Last week when Justin Verlander won the AL Cy Young award he expressed the belief that pitchers deserve MVP awards.

It appears that enough voters agreed as Verlander was named the American League MVP yesterday.

"Two arguments: One is the tremendous effect that we have on the day of our game," Verlander said last week. "If we have a bad day, 95 percent of the time we're gonna lose. If we have a good day, 85-90 percent of the time we're gonna win."

Verlander won the award in a close race that saw six players get at least one first-place vote, four finish with over 200 points and seven get at least 100 points. Verlander won by getting 13 first-place votes and 280 points total.


"Not even in my wildest dreams had I thought of it. I can’t say my dream came true, because it wasn’t my dream,” Verlander said on a conference call.

He finished 38 points higher than Boston outfielder Jacoby Ellsbury, who received four first-place votes and 242 points for his spectacular comeback season. Toronto’s Jose Bautista, who led the majors in home runs, walks, slugging and OPS, received five first-place votes and 231 points total.

Yankee center fielder Curtis Granderson finished fourth with three first-place votes and 215 points total, while AL batting champion Miguel Cabrera received two first-place vote and 193 points. The final first-place vote went to Texas’ Michael Young, whose 96 points were behind Robinson Cano and Adrian Gonzalez.

The 28-year-old became the first starting pitcher to win the MVP since Roger Clemens’s 24-win season earned him the honor in 1986. He was the first pitcher to win since Oakland closer Dennis Eckersley in 1992. Verlander did so despite being left off the ballot entirely by Jim Ingraham of the Herald-News in Northern Ohio.

Verlander won the Rookie of the Year in 2006, then the Cy Young last week and by winning the MVP he is the second player to win all three awards. The other was Don Newcombe, who won the Rookie of the Year in 1949 and the other two awards seven years later with the Brooklyn Dodgers.

The race was among the closest in recent history. It was the first AL MVP race with six players getting first-place votes since 2003. Alex Rodriguez won that award by getting six first-place votes and by being one of nine players to get a vote.

Since the race was one of the closest in recent years, some voters used their blogs and columns to explain their votes.

Peter Abraham of the Boston Globe explained that he voted for Verlander because he didn’t feel strongly about the others and that Verlander’s dominant statistics made more sense.

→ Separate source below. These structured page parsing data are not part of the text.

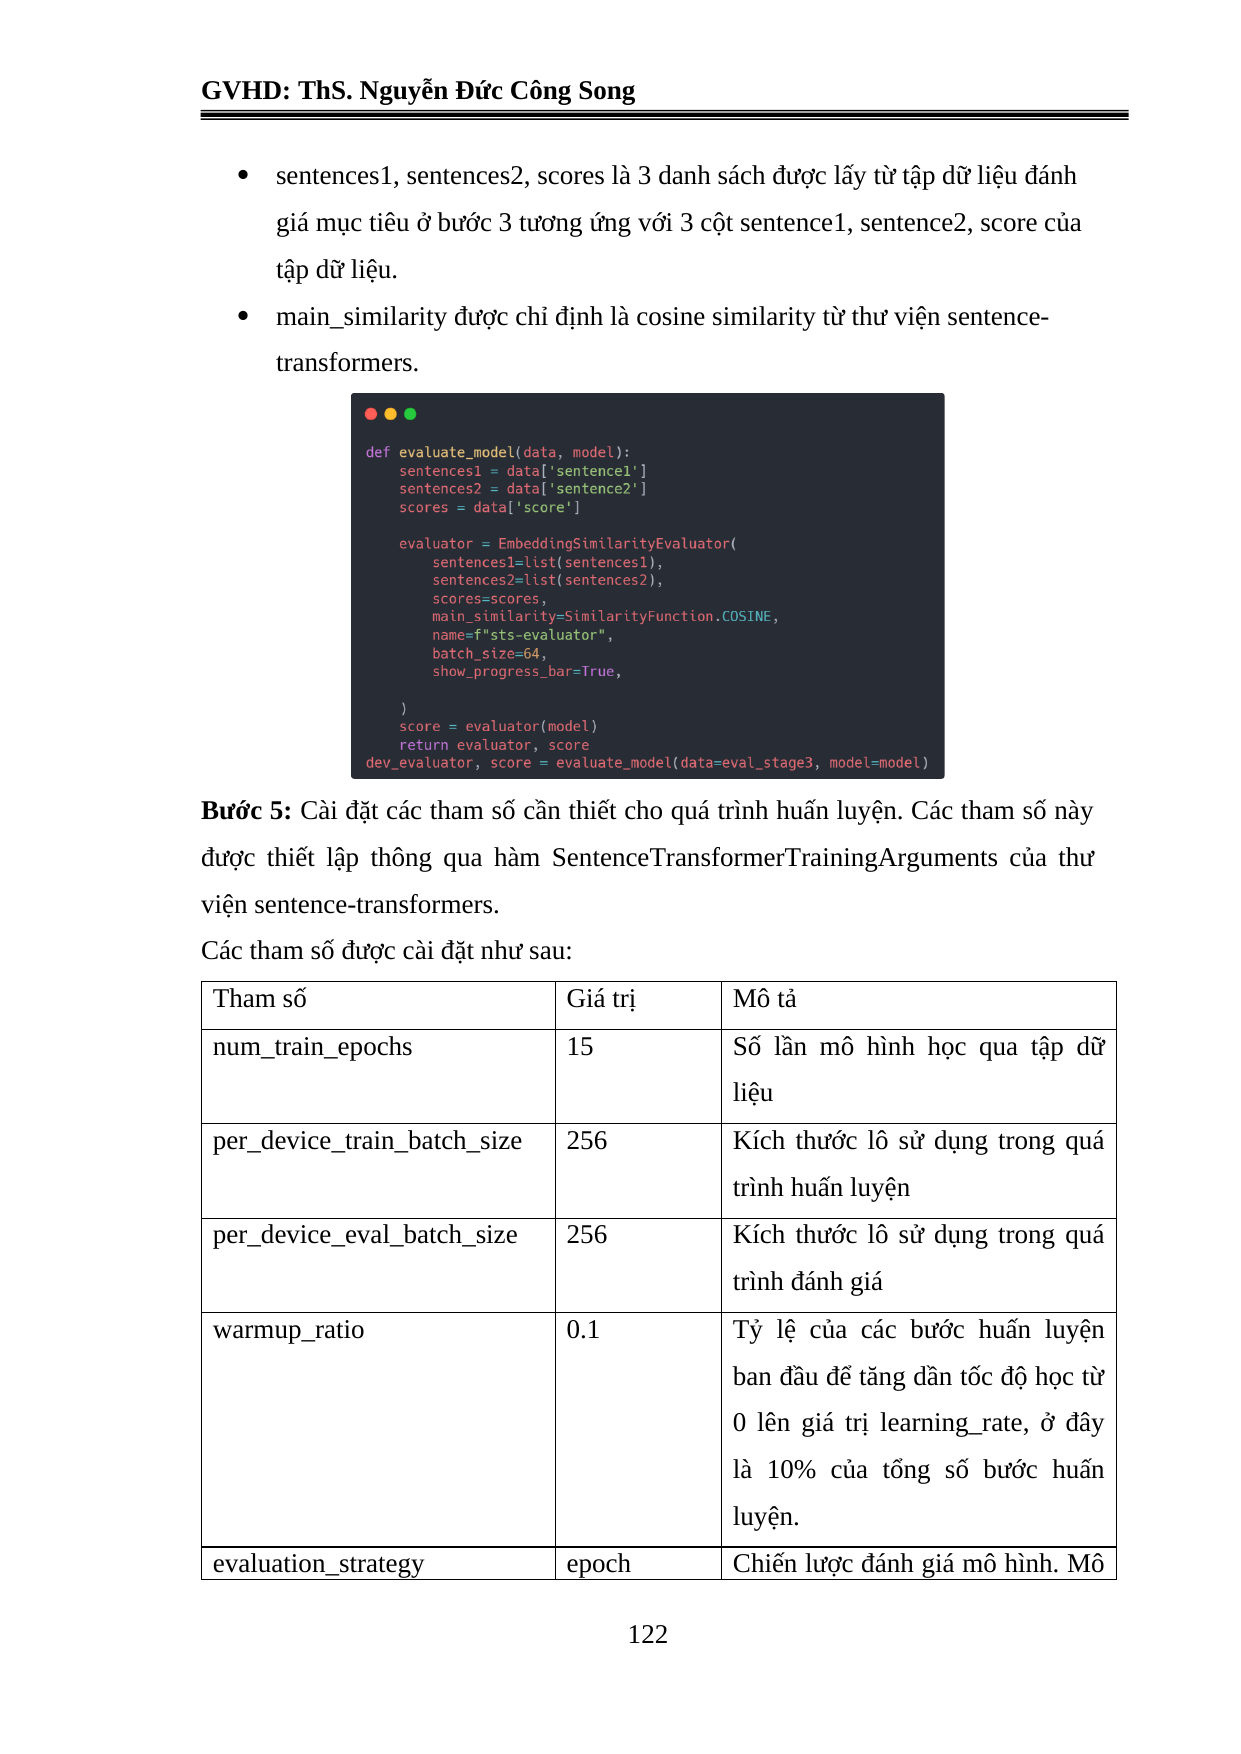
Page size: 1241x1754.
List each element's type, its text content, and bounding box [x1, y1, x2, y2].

table_cell 256 [556, 1124, 721, 1218]
table_cell 15 [556, 1030, 721, 1123]
text Các tham số được cài đặt như sau: [201, 934, 1094, 966]
table_header Mô tả [722, 982, 1116, 1029]
table_header Giá trị [556, 982, 721, 1029]
table_cell per_device_eval_batch_size [202, 1219, 555, 1312]
list sentences1, sentences2, scores là 3 danh sách được lấy từ tập dữ liệu đánh giá mục tiêu ở bước 3 tương ứng với 3 cột sentence1, sentence2, score của tập dữ liệu. [238, 159, 1094, 284]
text Bước 5: Cài đặt các tham số cần thiết cho quá trình huấn luyện. Các tham số này được thiết lập thông qua hàm SentenceTransformerTrainingArguments của thư viện sentence-transformers. [201, 794, 1094, 919]
table_cell Số lần mô hình học qua tập dữ liệu [722, 1030, 1116, 1123]
table_cell 0.1 [556, 1313, 721, 1546]
table_cell 256 [556, 1219, 721, 1312]
table_header Tham số [202, 982, 555, 1029]
picture [351, 393, 945, 779]
table_cell per_device_train_batch_size [202, 1124, 555, 1218]
table_cell evaluation_strategy [202, 1548, 555, 1578]
list main_similarity được chỉ định là cosine similarity từ thư viện sentence-transformers. [238, 299, 1094, 377]
table_cell Kích thước lô sử dụng trong quá trình huấn luyện [722, 1124, 1116, 1218]
table_cell warmup_ratio [202, 1313, 555, 1546]
table_cell epoch [556, 1548, 721, 1578]
table_cell Tỷ lệ của các bước huấn luyện ban đầu để tăng dần tốc độ học từ 0 lên giá trị learning_rate, ở đây là 10% của tổng số bước huấn luyện. [722, 1313, 1116, 1546]
table_cell num_train_epochs [202, 1030, 555, 1123]
table_cell Kích thước lô sử dụng trong quá trình đánh giá [722, 1219, 1116, 1312]
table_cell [722, 1548, 1116, 1578]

Ken Rosenthal of Fox Sports felt differently and explained that his first-place vote went to Ellsbury because he felt a pitcher should win the award only with a near-historic performance, which he believed Verlander did not.

Marc Topkin of the St. Petersburg Times did not list Verlander or Ellsbury first. Instead he listed Granderson first, citing the fact that he led AL in runs and RBI and explaining that team success influenced his vote.

Lynn Henning of the Detroit News voted for Verlander and explained it by saying “Verlander simply was too good, too essential and too dominating to have made him deeper than a first-place pick.”

Verlander also became the fifth MVP in Tigers’ history. The previous four were pitchers as Verlander joins Willie Hernandez (1984), Denny McLain (1968) and Hal Newhouser (1944, 1945).

Overall, 23 players received points, including three other Yankees (CC Sabathia, Mark Teixeira and David Robertson) besides Cano and Granderson. Last year’s MVP Josh Hamilton received one point.